Aggregate operators are used to find a single value by calculating the data from a column.

When we use aggregate operators, it's important to understand which data types and columns we are dealing with. These functions won't work on any column or we might be querying for irrelevant data. It is up to the SQL engineer to understand what they are querying for.

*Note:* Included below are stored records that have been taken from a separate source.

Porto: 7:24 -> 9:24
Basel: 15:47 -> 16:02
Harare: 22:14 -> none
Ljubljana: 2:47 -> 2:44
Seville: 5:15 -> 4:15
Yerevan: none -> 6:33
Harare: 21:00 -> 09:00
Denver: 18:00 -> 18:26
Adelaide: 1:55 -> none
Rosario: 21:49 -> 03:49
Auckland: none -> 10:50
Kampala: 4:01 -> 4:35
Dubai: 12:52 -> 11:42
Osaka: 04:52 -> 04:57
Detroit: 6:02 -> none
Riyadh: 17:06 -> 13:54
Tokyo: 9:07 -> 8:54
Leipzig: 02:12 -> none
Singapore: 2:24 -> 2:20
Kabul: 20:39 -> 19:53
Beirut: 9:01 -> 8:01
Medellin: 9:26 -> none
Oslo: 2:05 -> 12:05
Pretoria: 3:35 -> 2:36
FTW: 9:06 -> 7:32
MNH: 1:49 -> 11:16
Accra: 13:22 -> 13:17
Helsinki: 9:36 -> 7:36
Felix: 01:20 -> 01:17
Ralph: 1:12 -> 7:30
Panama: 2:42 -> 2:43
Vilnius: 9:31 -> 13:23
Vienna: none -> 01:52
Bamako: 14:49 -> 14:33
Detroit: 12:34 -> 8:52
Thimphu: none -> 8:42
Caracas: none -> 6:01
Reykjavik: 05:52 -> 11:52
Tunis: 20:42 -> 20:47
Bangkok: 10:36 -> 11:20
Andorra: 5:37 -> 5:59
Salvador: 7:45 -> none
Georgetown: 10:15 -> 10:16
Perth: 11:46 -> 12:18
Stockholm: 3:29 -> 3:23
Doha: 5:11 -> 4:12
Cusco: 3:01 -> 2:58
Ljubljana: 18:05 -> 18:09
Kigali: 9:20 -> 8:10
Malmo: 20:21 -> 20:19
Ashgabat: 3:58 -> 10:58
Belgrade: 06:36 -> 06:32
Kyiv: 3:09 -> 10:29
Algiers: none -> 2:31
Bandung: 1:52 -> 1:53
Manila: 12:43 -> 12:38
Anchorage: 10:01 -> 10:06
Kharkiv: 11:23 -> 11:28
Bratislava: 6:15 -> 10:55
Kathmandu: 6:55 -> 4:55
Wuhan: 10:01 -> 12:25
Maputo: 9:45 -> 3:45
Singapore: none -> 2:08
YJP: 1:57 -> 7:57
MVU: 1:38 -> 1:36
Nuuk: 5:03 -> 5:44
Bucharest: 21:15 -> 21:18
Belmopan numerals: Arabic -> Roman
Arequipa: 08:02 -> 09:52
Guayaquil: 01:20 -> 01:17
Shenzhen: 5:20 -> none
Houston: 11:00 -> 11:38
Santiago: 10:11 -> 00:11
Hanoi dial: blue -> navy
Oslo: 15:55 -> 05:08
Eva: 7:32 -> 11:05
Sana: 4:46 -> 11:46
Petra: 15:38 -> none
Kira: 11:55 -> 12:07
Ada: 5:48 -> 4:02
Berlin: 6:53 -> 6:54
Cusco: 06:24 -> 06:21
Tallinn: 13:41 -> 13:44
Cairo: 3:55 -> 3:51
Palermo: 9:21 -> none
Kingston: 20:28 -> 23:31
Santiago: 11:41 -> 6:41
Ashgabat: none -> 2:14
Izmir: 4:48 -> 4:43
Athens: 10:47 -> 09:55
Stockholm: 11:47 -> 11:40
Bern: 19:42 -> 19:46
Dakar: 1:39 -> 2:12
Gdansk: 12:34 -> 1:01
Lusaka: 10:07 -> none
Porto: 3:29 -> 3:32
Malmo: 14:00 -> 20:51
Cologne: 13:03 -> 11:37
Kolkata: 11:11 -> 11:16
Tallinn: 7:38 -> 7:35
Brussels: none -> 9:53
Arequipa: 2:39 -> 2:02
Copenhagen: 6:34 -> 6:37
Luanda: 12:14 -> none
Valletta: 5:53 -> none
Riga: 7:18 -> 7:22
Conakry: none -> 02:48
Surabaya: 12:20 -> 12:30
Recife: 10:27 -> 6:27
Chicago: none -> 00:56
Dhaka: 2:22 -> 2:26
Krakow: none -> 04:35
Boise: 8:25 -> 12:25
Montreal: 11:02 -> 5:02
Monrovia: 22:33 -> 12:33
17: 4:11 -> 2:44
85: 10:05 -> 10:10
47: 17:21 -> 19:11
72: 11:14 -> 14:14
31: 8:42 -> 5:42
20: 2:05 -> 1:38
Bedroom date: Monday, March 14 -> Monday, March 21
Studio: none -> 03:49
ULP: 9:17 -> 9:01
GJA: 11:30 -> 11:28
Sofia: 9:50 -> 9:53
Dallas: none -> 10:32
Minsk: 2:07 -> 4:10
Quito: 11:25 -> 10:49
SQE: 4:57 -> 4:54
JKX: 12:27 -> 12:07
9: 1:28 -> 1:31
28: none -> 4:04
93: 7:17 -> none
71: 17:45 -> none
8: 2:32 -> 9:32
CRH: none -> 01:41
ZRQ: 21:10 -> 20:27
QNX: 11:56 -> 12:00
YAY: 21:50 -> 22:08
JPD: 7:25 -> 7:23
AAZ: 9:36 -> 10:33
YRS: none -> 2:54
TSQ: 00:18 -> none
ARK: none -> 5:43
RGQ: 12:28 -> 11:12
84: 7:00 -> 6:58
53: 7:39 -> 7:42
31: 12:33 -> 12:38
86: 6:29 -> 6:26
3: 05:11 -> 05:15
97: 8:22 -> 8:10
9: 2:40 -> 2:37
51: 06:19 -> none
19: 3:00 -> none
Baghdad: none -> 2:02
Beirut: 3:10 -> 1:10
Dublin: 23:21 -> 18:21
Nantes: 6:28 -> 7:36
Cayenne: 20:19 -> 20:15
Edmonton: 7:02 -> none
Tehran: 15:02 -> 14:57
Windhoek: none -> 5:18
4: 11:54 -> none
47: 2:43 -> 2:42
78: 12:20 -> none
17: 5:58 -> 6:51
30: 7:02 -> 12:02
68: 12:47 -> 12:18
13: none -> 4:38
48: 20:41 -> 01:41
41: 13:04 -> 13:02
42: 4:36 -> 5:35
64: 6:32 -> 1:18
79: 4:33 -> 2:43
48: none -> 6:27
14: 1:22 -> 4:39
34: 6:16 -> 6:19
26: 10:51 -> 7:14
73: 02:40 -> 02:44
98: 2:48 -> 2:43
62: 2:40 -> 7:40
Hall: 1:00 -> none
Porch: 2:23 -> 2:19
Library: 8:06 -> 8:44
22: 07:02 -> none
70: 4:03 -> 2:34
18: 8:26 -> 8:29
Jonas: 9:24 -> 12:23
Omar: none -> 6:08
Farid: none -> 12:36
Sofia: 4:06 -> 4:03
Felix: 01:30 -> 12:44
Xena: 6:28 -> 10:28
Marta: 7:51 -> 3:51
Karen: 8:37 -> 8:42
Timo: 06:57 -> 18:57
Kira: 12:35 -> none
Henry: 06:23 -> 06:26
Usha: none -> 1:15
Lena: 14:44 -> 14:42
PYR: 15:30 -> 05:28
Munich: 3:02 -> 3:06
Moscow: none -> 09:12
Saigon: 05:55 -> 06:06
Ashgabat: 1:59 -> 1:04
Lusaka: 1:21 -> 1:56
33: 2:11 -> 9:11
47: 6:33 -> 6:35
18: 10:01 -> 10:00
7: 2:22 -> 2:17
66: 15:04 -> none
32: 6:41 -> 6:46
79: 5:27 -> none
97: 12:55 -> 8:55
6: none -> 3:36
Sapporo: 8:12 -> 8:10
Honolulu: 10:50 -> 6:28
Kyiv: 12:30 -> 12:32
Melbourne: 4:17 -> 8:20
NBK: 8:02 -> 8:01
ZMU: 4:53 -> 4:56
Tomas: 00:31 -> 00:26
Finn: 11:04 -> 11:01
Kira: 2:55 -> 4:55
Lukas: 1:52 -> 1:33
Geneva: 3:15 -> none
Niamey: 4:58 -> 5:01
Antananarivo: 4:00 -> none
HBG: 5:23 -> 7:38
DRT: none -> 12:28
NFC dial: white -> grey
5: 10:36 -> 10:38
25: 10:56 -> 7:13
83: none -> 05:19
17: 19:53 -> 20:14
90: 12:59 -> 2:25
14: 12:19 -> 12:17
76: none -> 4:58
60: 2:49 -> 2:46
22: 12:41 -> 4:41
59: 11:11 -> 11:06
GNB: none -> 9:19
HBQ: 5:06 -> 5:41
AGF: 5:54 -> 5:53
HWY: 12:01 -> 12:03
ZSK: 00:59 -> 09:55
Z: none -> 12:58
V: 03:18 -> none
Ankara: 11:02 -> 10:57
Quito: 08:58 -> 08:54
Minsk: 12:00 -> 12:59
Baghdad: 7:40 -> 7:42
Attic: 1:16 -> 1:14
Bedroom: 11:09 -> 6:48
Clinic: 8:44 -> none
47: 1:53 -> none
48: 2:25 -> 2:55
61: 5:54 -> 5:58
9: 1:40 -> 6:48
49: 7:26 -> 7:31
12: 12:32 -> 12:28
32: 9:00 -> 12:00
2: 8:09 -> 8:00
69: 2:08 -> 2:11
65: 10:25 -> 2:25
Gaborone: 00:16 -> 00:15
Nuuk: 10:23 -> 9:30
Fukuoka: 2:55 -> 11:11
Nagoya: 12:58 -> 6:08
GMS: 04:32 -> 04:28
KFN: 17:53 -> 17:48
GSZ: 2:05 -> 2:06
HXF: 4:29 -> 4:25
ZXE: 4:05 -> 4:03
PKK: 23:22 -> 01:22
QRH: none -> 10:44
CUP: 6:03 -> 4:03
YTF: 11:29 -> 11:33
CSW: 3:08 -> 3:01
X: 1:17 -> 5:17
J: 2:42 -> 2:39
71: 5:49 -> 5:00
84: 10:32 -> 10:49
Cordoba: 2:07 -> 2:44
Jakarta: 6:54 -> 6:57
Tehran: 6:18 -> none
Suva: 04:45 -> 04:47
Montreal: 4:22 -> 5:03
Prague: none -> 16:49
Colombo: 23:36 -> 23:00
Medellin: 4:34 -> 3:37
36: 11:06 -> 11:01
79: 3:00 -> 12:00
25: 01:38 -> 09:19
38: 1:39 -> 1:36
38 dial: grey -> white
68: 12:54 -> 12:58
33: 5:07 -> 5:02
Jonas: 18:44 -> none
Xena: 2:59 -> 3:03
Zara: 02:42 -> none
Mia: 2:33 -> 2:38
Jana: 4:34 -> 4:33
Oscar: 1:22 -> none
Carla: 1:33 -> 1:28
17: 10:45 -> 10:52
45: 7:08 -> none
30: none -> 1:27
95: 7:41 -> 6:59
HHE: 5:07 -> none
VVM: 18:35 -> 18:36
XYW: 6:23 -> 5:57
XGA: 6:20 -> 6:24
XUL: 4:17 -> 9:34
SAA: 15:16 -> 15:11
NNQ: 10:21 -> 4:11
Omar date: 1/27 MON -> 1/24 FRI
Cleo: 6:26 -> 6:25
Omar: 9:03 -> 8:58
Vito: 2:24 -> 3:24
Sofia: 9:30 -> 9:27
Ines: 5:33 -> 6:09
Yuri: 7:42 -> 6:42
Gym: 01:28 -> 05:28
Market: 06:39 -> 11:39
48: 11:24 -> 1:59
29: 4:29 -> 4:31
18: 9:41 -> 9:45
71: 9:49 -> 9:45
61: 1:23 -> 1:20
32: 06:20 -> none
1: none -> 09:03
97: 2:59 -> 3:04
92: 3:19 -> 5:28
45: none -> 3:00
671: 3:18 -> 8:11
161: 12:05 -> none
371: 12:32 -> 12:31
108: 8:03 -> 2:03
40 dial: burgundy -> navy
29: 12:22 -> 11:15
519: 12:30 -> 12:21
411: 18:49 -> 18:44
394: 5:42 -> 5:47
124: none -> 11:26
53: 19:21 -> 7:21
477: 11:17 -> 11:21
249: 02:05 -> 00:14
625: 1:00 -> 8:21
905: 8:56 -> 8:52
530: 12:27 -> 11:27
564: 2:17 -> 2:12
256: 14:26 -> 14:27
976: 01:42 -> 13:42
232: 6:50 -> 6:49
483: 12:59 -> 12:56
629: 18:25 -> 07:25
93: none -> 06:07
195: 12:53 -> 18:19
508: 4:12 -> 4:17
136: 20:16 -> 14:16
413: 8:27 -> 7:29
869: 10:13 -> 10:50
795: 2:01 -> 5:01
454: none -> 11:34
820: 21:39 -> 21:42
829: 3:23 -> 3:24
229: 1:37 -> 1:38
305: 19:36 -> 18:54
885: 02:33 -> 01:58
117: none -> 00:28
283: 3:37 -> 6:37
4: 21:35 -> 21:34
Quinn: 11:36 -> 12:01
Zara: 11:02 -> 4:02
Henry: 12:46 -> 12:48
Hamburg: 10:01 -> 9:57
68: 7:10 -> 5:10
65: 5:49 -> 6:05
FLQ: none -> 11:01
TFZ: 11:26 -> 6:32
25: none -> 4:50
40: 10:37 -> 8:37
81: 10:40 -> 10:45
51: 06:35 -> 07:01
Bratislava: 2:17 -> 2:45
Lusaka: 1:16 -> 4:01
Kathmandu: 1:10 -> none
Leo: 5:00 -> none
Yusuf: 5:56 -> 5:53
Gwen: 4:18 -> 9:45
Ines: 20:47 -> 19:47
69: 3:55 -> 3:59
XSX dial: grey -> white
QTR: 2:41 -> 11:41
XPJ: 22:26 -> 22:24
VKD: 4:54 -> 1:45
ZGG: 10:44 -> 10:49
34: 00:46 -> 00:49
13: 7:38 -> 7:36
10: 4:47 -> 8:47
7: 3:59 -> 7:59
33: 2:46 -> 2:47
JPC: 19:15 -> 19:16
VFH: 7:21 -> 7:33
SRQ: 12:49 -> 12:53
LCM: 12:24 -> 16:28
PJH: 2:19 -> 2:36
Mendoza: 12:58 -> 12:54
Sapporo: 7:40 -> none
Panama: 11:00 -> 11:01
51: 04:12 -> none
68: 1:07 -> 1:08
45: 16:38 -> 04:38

  • COUNT(): Counts the number of rows
    SELECT COUNT(*) AS num_orders FROM orders;

    - The COUNT() function gets the total number of records for a column. The COUNT(*) aggregates ALL records from a table. So the above query will provide one row showing the number of records in the orders table
  • SUM(): Calculates the sum of values in a column
    SELECT SUM(quantity) AS total_quantity FROM order_details;
  • AVG(): Calculates the average of values in a column
    SELECT AVG(price) AS avg_price FROM products;
  • MIN(): Retrieves the minimum value in a column
    SELECT MIN(order_date) AS earliest_order FROM orders;
  • MAX(): Retrieves the maximum value in a column
    SELECT MAX(salary) AS highest_salary FROM employees;

The use cases for each of these queries and operators will depend on your business requirements or business logic based on what type of data you are trying retrieve to build certain insights or get a clearer picture from your existing data.

Understanding and effectively using these operators is crucial for constructing SQL queries that retrieve, filter, and manipulate data in relational databases.